I can see no reason whatsoever to pass arguments to exitFunc_ at call time in the destructor. Whatever you do, you'll have to provide those arguments upfront in the ScopedExit constructor anyway.
The most straightforward way is simply to use a function<R()> and bind any required arguments at the definition site like you're already doing:
ScopedExit<R> guard(std::bind(someFunction, someArg, otherArg));
This allows you to get rid of the variadic template arguments altogether and simplifies your template a lot.
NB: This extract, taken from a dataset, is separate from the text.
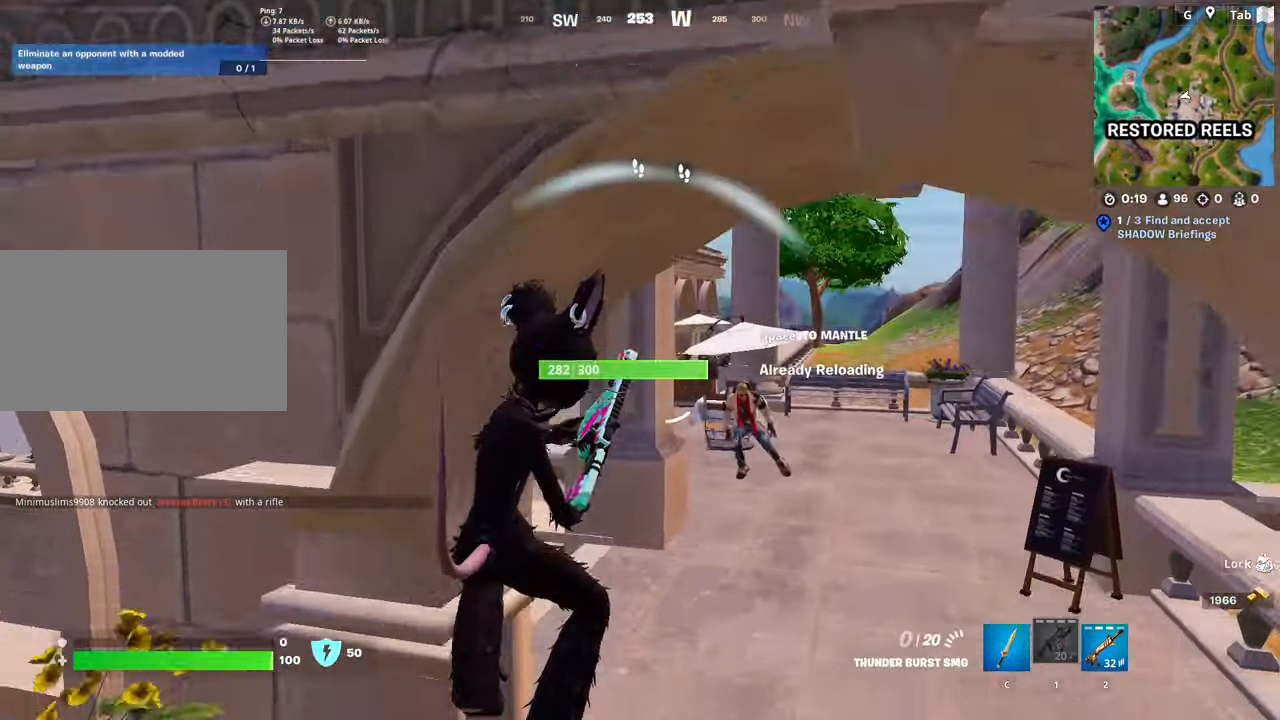
{"keys": ["d"], "mouse": [], "mouse_move": "up-left", "events": [[67, "a", "down"], [250, "s", "up"], [350, "a", "up"], [350, "d", "down"]]}
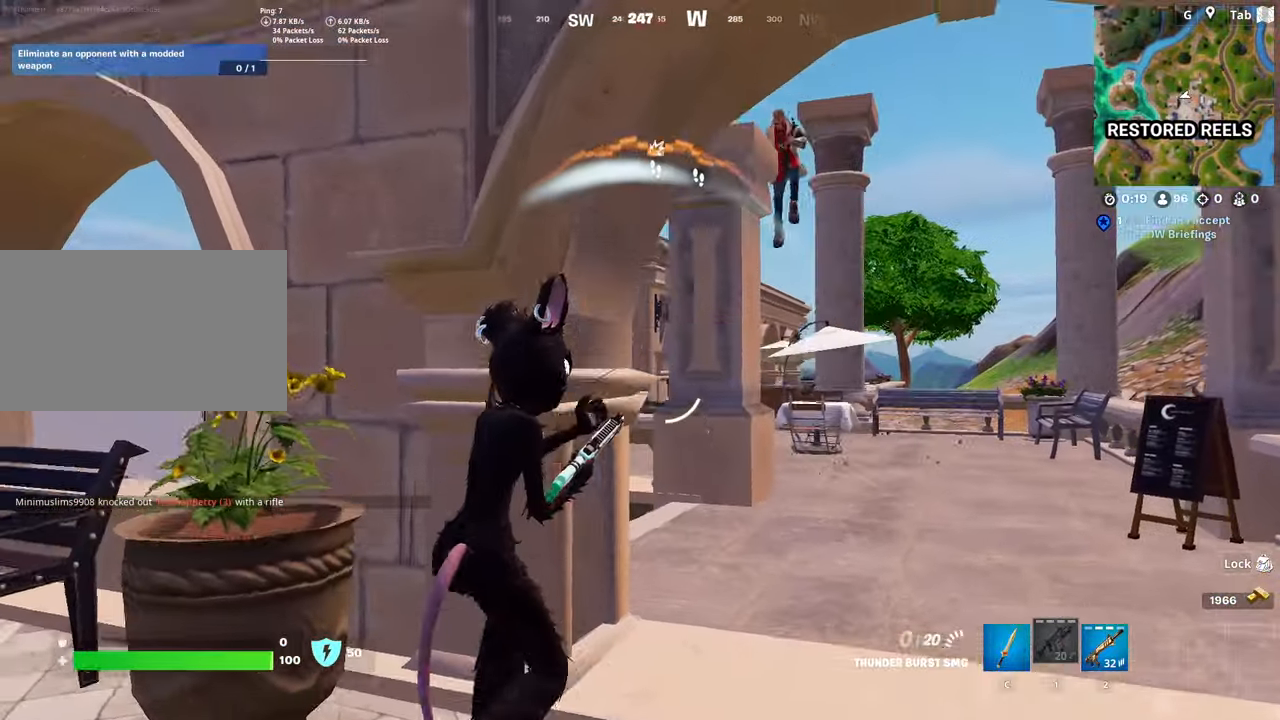
{"keys": ["s"], "mouse": [], "mouse_move": "left", "events": [[34, "shift", "down"], [217, "shift", "up"], [217, "space", "down"], [401, "s", "down"], [401, "space", "up"], [451, "d", "up"]]}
Now, if what is bothering you is that you have to type std::bind and you would rather use such a syntax:
ScopedExit<R> guard(someFunction, someArg, otherArg);
Really, I don't see the point since it makes the template more complicated, but why not... Just bind/forward the arguments in the constructor itself and still store a function<R()>:
template<typename... Args>
ScopedExit(std::function<R(Args...)> exitFunction, Args&&... args)
{
exitFunc_ = std::bind(exitFunction, std::forward<Args>(args)...);
}
Now you systematically bind the function even if there are no arguments to bind, so you may want to specialize your class to avoid this useless bind when there are no arguments. This is left as an exercise.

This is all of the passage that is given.